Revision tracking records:
━━━━━━━━━━━━━━━━
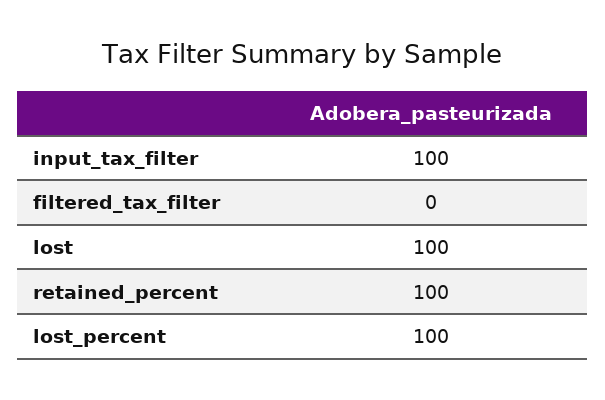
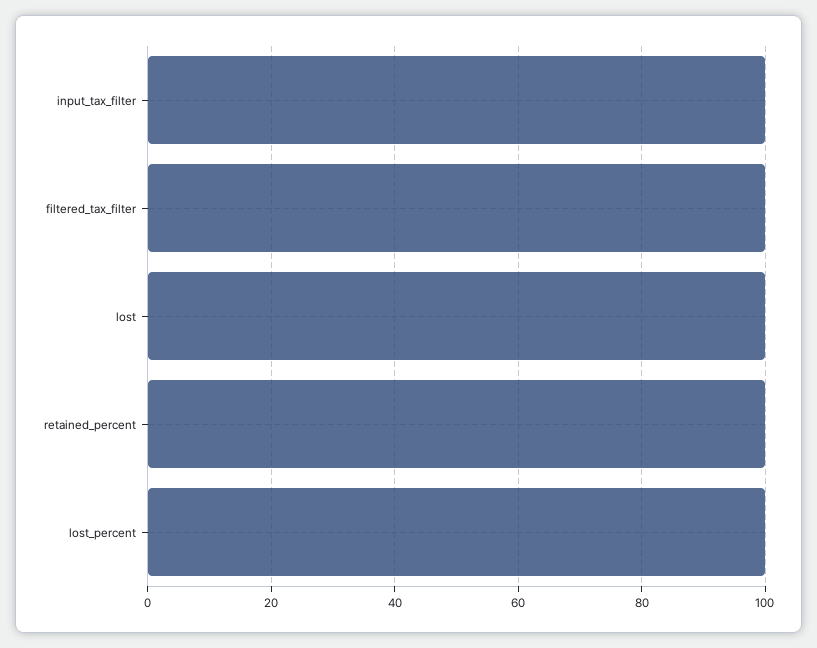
  {
    "input_tax_filter": 100,
-   "filtered_tax_filter": 0,
+   "filtered_tax_filter": 100,
    "lost": 100,
    "retained_percent": 100,
    "lost_percent": 100
  }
━━━━━━━━━━━━━━━━
• _INSTRUCTIONS FOR THE TASK_
Nothing but the exact text of the records should appear in your answer, with no pictures. Please write it out.

• _EXERCISE RESPONSE_
  {
    "input_tax_filter": 100,
-   "filtered_tax_filter": 0,
+   "filtered_tax_filter": 100,
    "lost": 100,
    "retained_percent": 100,
    "lost_percent": 100
  }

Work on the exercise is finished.